Last week, a regular Urbancrows reader emailed me to suggest I write about what minerals geologists actually do. Not a bad idea thinks I, from up high on my perch in the Urbancrows e-rookery. So I’ve decided to take him up on the idea with an informal series of blog posts, starting soon, loosely themed “The Things Geologists Do”. It’ll be based largely on my own experiences since I graduated in 1984, but I’d welcome suggestions or questions from non-geologists who might find themselves puzzled by the activities of their rock-hound cousins.
The more astute readers may have already guessed that I work in the mining and exploration business. I trained as a geologist, formalising via my university education the passion for rocks that I developed as a skinny kid, grubbing for fossils in the white chalk cliffs of Kent in southeast England. My bedroom was full of match boxes containing fossil bivalves, sea urchins, crinoids and whatever else I could find and clean up with my well-worn toothbrush.

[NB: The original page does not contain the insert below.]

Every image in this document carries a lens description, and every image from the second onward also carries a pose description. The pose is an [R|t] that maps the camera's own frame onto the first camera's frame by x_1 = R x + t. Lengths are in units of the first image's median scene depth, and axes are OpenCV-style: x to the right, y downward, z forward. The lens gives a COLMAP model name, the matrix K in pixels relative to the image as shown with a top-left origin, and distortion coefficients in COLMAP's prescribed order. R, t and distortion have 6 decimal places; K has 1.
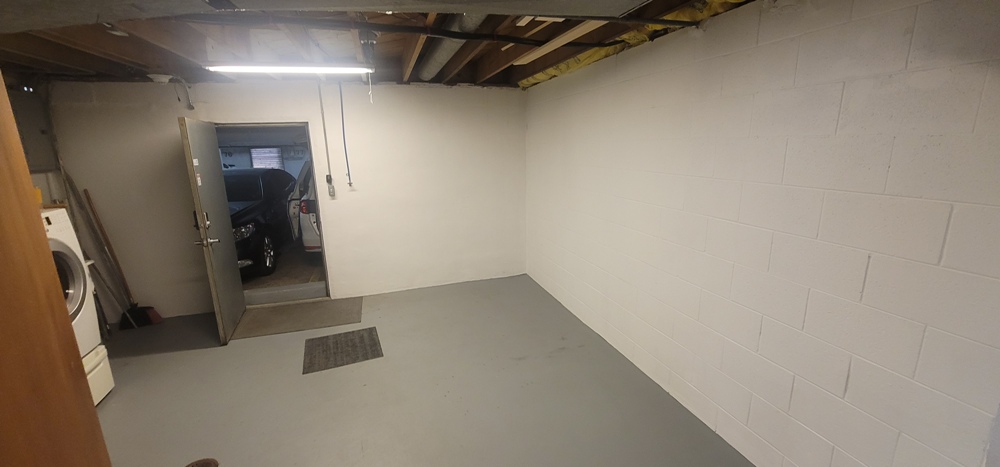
lens RADIAL K [[406.2, 0, 495.4], [0, 406.2, 234.2], [0, 0, 1]] dist [-0.010643, -0.000032]
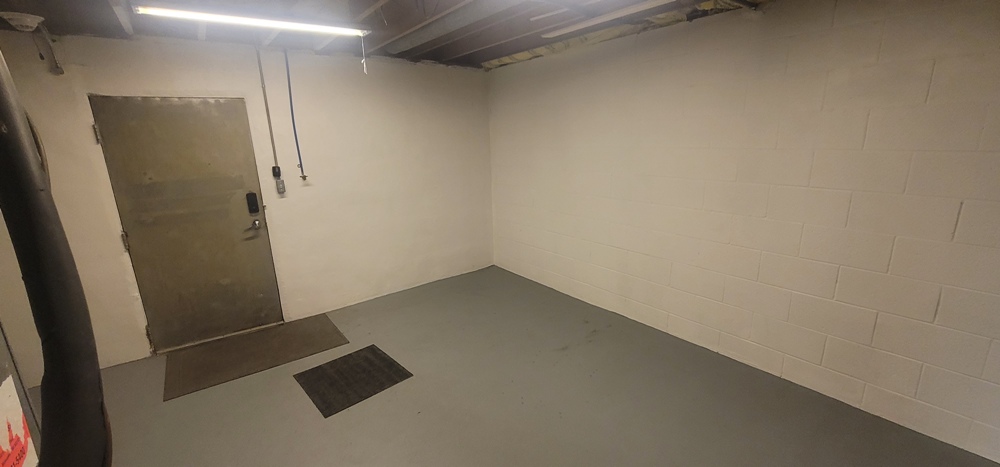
lens RADIAL K [[406.2, 0, 499.7], [0, 406.2, 235.5], [0, 0, 1]] dist [-0.010643, -0.000032]
pose [[0.938048, -0.087473, 0.335283, -0.289708], [0.082466, 0.996167, 0.029169, 0.000504], [-0.336549, 0.000288, 0.941666, 0.114536]]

It’s hard to think of a more benign introduction to earth science, so when I got to University I still had no clue what an actual professional geologist did for a living. With the internet 20 years away, and a limited local library, the only geologists I saw at home were tweedy university-types in TV documentaries (invariably narrated by David Attenborough) staring at orange rivers of lava in Hawaii, or arm waving about the theory of continental drift. That all changed for me in the Fall of 1984 when I landed my first job as a mine geologist in the deep level gold mines in the great Witwatersrand gold province of South Africa.
Since my African sojourn, I’ve experienced or worked in every stage of the extractive process from grassroots prospecting and exploration, through mine development, to open pit and underground production. So while I don’t claim to be a gold-standard authority on any of the technical /professional correctness of the activities I’m going to write about, they will be based on first-hand experience, so that’s something.